Harpex made new three-year highs in mid-2019 and remained near those highs until the beginning of this year, before declining to a new one year low three weeks ago. It is therefore negative. BDI traced a similar trajectory, making new three-year highs into September 2019, then declining to new three-year lows at the beginning of February. Four weeks ago, the BDI improved enough to warrant changing its rating from negative to neutral.
I am wary of reading too much into price indexes like this, since they are heavily influenced by supply (as in, a huge overbuilding of ships in the last decade) as well as demand.
Steel production (from the American Iron and Steel Institute)
- Up +1.7% w/w
- Down -30.2% YoY (Worst: -39.4% on May 8)
The YoY comparison in production was generally positive early this year, but in March, it turned negative again. The bottom fell out in April. There has been slight improvement in the past 8 weeks.
Summary and Conclusion
Among the coincident indicators, the TED spread and LIBOR remained positive. The BDI, Retail Economist consumer spending, intermodal and total rail loads, are neutral. Restaurant reservations, Redbook consumer spending, tax withholding, rail carloads, steel, and Harpex remained negative.
Among the short leading indicators, gas and oil prices, the Chicago Financial Conditions Index, business formations, initial jobless claims, and stock prices, the regional Fed new orders indexes and the US$ against major currencies, are positives. The spread between corporate and Treasury bonds, industrial metals, and gas usage are neutral, joined this week by the broad trade weighted US$. Temporary staffing and overall commodities are negative.
Among the long leading indicators, corporate bonds, treasuries, mortgage rates, two out of three measures of the yield curve, real M1 and real M2, real estate loans, and purchase mortgage applications are all positives. The 2 year Treasury minus Fed funds yield spread, mortgage refinancing, and the Adjusted Chicago Financial Conditions Index are neutral. Corporate profits and the Chicago Financial Leverage subindex remain negative.
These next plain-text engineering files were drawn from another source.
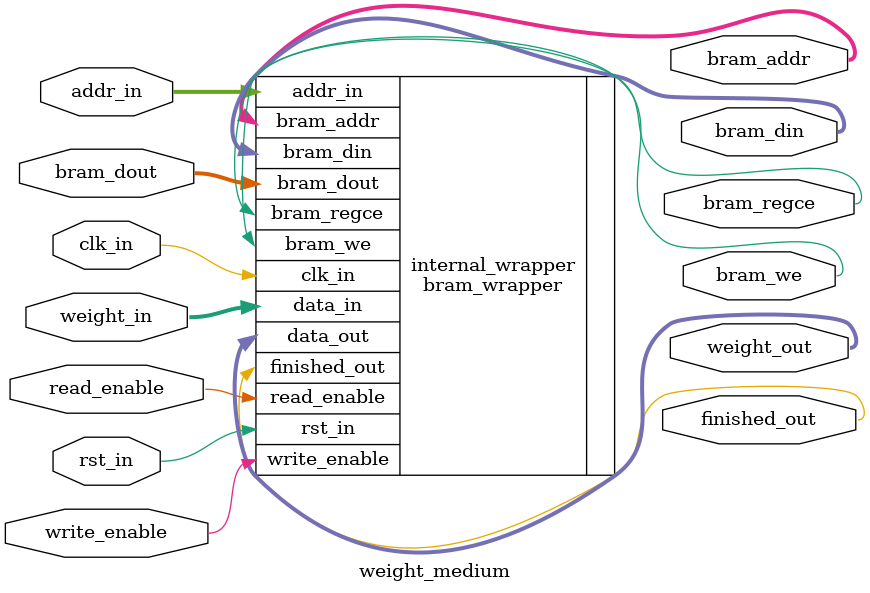
<source format=sv>
module weight_medium #(
    parameter ADDRS = 256,
    parameter BRAM_WIDTH = 64,
    parameter PIECES = 48
  ) (
    /* clock and reset */
    input wire clk_in,
    input wire rst_in,

    /* communication with cpu */
    input logic [ADDR_SIZE-1:0] addr_in,
    output wire [WIDTH-1:0] weight_out,
    input logic [WIDTH-1:0] weight_in,
    input logic read_enable,
    input logic write_enable,
    output wire finished_out,

    /* communication with the BRAM */
    input wire [BRAM_WIDTH-1:0] bram_dout, // the dout from the BRAM
    output logic [BRAM_ADDR_SIZE-1:0] bram_addr, // the addr from the BRAM
    output logic bram_we, // the we from the BRAM
    output logic bram_regce, // the regce from the BRAM
    output logic [BRAM_WIDTH-1:0] bram_din // the din from the BRAM
  );

  localparam ADDR_SIZE = $clog2(ADDRS);
  localparam BRAM_ADDR_SIZE = $clog2(ADDRS * PIECES);
  localparam WIDTH = PIECES * BRAM_WIDTH;

  bram_wrapper #(
    .ADDRS(ADDRS),
    .BRAM_WIDTH(BRAM_WIDTH),
    .PIECES(PIECES)
  ) internal_wrapper (
    .clk_in(clk_in),
    .rst_in(rst_in),

    .addr_in(addr_in),
    .data_out(weight_out),
    .data_in(weight_in),
    .read_enable(read_enable),
    .write_enable(write_enable),
    .finished_out(finished_out),

    .bram_dout(bram_dout),
    .bram_addr(bram_addr),
    .bram_we(bram_we),
    .bram_regce(bram_regce),
    .bram_din(bram_din)
  );

endmodule // weight_medium

</source>
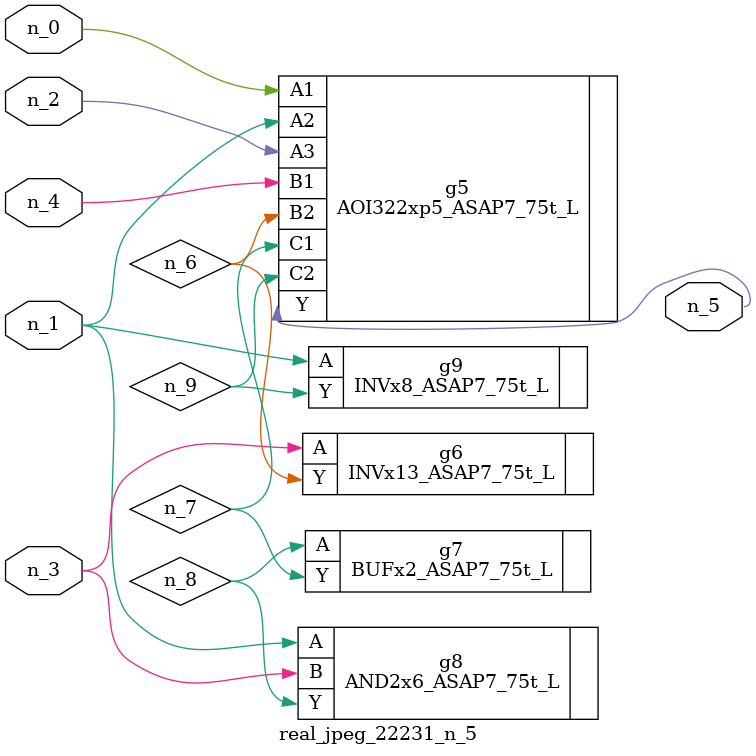
<source format=v>
module real_jpeg_22231_n_5 (n_4, n_0, n_1, n_2, n_3, n_5);

input n_4;
input n_0;
input n_1;
input n_2;
input n_3;

output n_5;

wire n_8;
wire n_6;
wire n_7;
wire n_9;

AOI322xp5_ASAP7_75t_L g5 ( 
.A1(n_0),
.A2(n_1),
.A3(n_2),
.B1(n_4),
.B2(n_6),
.C1(n_7),
.C2(n_9),
.Y(n_5)
);

AND2x6_ASAP7_75t_L g8 ( 
.A(n_1),
.B(n_3),
.Y(n_8)
);

INVx8_ASAP7_75t_L g9 ( 
.A(n_1),
.Y(n_9)
);

INVx13_ASAP7_75t_L g6 ( 
.A(n_3),
.Y(n_6)
);

BUFx2_ASAP7_75t_L g7 ( 
.A(n_8),
.Y(n_7)
);


endmodule
</source>
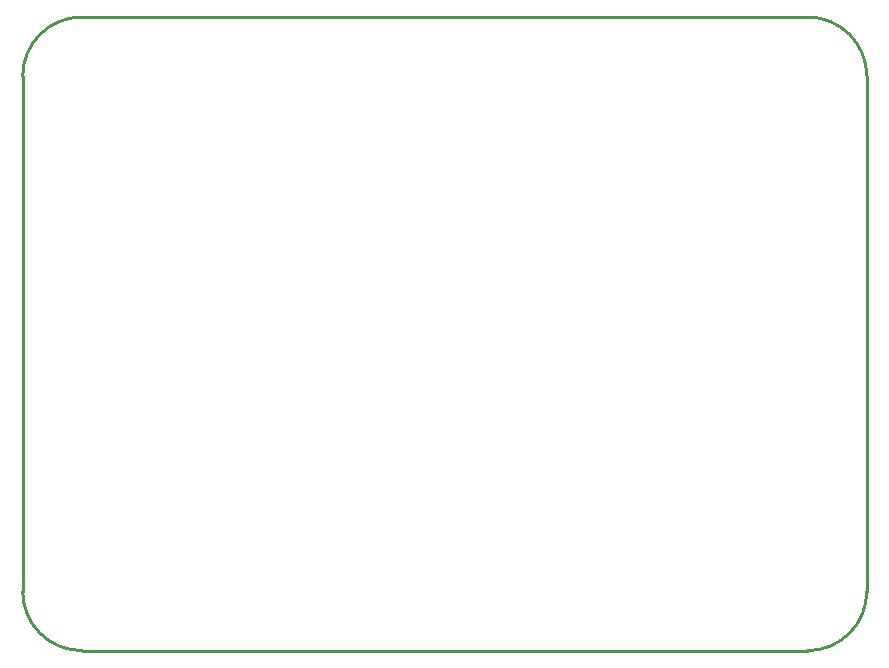
<source format=gbr>
%TF.GenerationSoftware,KiCad,Pcbnew,9.0.0*%
%TF.CreationDate,2025-06-10T00:19:28+03:00*%
%TF.ProjectId,motorControlPCB,6d6f746f-7243-46f6-9e74-726f6c504342,rev?*%
%TF.SameCoordinates,Original*%
%TF.FileFunction,Profile,NP*%
%FSLAX46Y46*%
G04 Gerber Fmt 4.6, Leading zero omitted, Abs format (unit mm)*
G04 Created by KiCad (PCBNEW 9.0.0) date 2025-06-10 00:19:28*
%MOMM*%
%LPD*%
G01*
G04 APERTURE LIST*
%TA.AperFunction,Profile*%
%ADD10C,0.254000*%
%TD*%
G04 APERTURE END LIST*
D10*
X113491980Y-124528070D02*
X113491980Y-80887160D01*
X179959840Y-129528060D02*
X118491970Y-129528060D01*
X184959830Y-80887160D02*
X184959830Y-124528070D01*
X118491970Y-75887170D02*
X179959840Y-75887170D01*
X179959850Y-75887170D02*
G75*
G02*
X184959840Y-80887160I10J-4999980D01*
G01*
X184959840Y-124528070D02*
G75*
G02*
X179959850Y-129528020I-4999940J-10D01*
G01*
X118491980Y-129528060D02*
G75*
G02*
X113491990Y-124528070I-10J4999980D01*
G01*
X113491990Y-80887160D02*
G75*
G02*
X118491980Y-75887170I4999980J10D01*
G01*
M02*

</source>
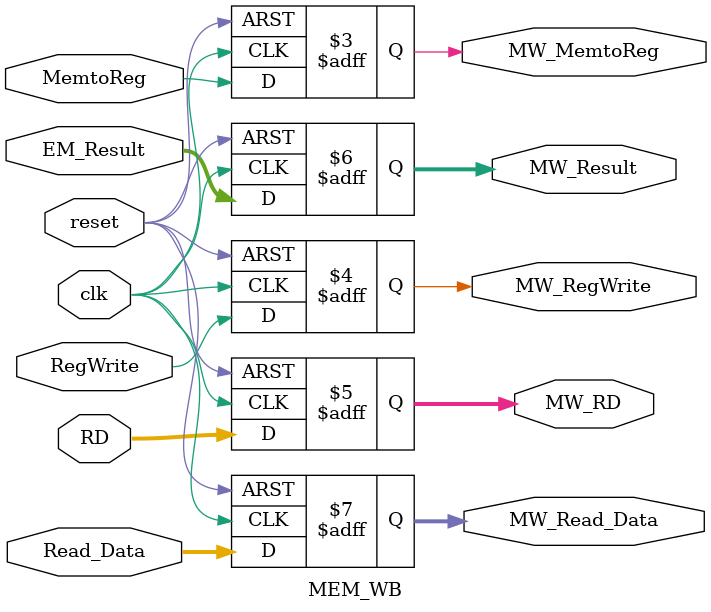
<source format=v>
`timescale 1ns / 1ps

module MEM_WB(
    input clk, reset,
    input MemtoReg, RegWrite,
    input [4:0] RD,
    input [63:0] EM_Result, Read_Data,
    output reg MW_MemtoReg, MW_RegWrite,
    output reg [4:0] MW_RD, 
    output reg [63:0] MW_Result, MW_Read_Data
    );
always @(posedge clk or posedge reset) begin
    if (reset == 1'b1) begin
        MW_MemtoReg = 0; MW_RegWrite = 0; MW_RD = 0;
        MW_Result = 0; MW_Read_Data = 0;
    end
    else begin
        MW_MemtoReg = MemtoReg; MW_RegWrite = RegWrite; MW_RD = RD;
        MW_Result = EM_Result; MW_Read_Data = Read_Data;
    end 
end
endmodule

</source>
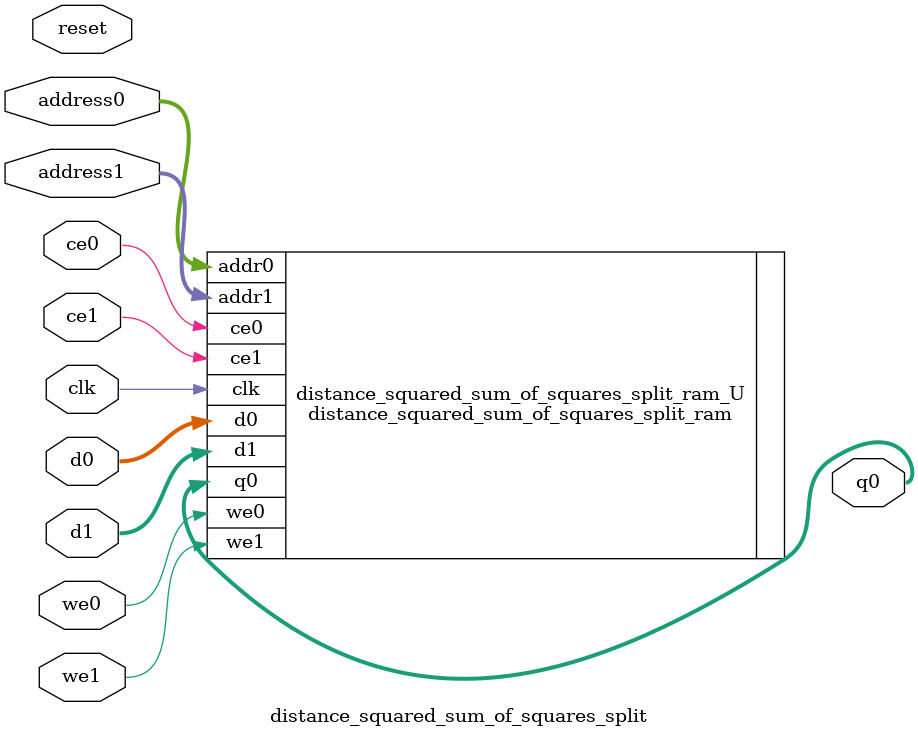
<source format=v>

`timescale 1 ns / 1 ps
module distance_squared_sum_of_squares_split(
    reset,
    clk,
    address0,
    ce0,
    we0,
    d0,
    q0,
    address1,
    ce1,
    we1,
    d1);

parameter DataWidth = 32'd64;
parameter AddressRange = 32'd8;
parameter AddressWidth = 32'd3;
input reset;
input clk;
input[AddressWidth - 1:0] address0;
input ce0;
input we0;
input[DataWidth - 1:0] d0;
output[DataWidth - 1:0] q0;
input[AddressWidth - 1:0] address1;
input ce1;
input we1;
input[DataWidth - 1:0] d1;



distance_squared_sum_of_squares_split_ram distance_squared_sum_of_squares_split_ram_U(
    .clk( clk ),
    .addr0( address0 ),
    .ce0( ce0 ),
    .d0( d0 ),
    .we0( we0 ),
    .q0( q0 ),
    .addr1( address1 ),
    .ce1( ce1 ),
    .d1( d1 ),
    .we1( we1 ));

endmodule

</source>
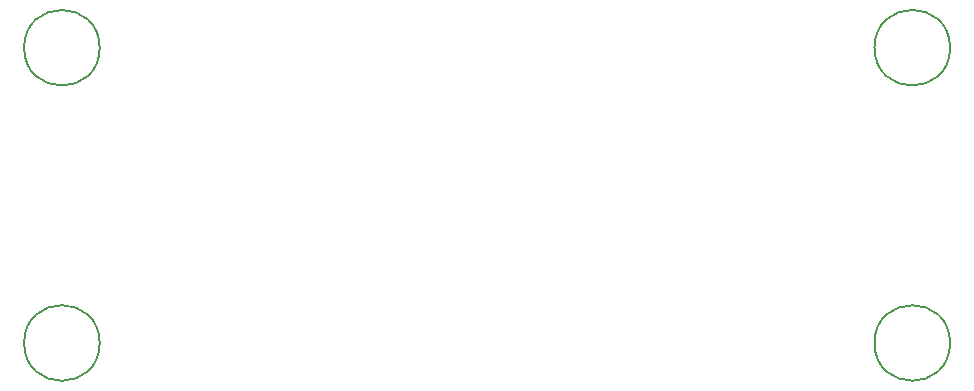
<source format=gbr>
%TF.GenerationSoftware,KiCad,Pcbnew,(7.0.0)*%
%TF.CreationDate,2023-06-29T16:26:30+02:00*%
%TF.ProjectId,V0_Display,56305f44-6973-4706-9c61-792e6b696361,rev?*%
%TF.SameCoordinates,Original*%
%TF.FileFunction,Other,Comment*%
%FSLAX46Y46*%
G04 Gerber Fmt 4.6, Leading zero omitted, Abs format (unit mm)*
G04 Created by KiCad (PCBNEW (7.0.0)) date 2023-06-29 16:26:30*
%MOMM*%
%LPD*%
G01*
G04 APERTURE LIST*
%ADD10C,0.150000*%
G04 APERTURE END LIST*
D10*
%TO.C,H2*%
X164370000Y-80650000D02*
G75*
G03*
X164370000Y-80650000I-3200000J0D01*
G01*
%TO.C,H3*%
X164370000Y-55650000D02*
G75*
G03*
X164370000Y-55650000I-3200000J0D01*
G01*
%TO.C,H4*%
X92370000Y-80650000D02*
G75*
G03*
X92370000Y-80650000I-3200000J0D01*
G01*
%TO.C,H1*%
X92370000Y-55650000D02*
G75*
G03*
X92370000Y-55650000I-3200000J0D01*
G01*
%TD*%
M02*

</source>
The nowcast remains negative. The short-term forecast remains positive. The long-term forecast continues to be very positive.
In general, while indicators have not started to deteriorate again, with few exceptions, they have stopped getting significantly better. The long leading forecast is responding primarily to all-time low interest rates. I remain perplexed that the short-term forecast continues to be positive. I read an article this week ascribing the progress in several to the fact that the rest of the developed world outside the US has contained the coronavirus, which is an explanation worth consideration. Because infections, hospitalizations, and deaths in the US due to the pandemic are now all increasing (see 91-divoc.com), I anticipate that the domestic picture will deteriorate in the near term.
Disclosure: I/we have no positions in any stocks mentioned, and no plans to initiate any positions within the next 72 hours. I wrote this article myself, and it expresses my own opinions. I am not receiving compensation for it (other than from Seeking Alpha). I have no business relationship with any company whose stock is mentioned in this article.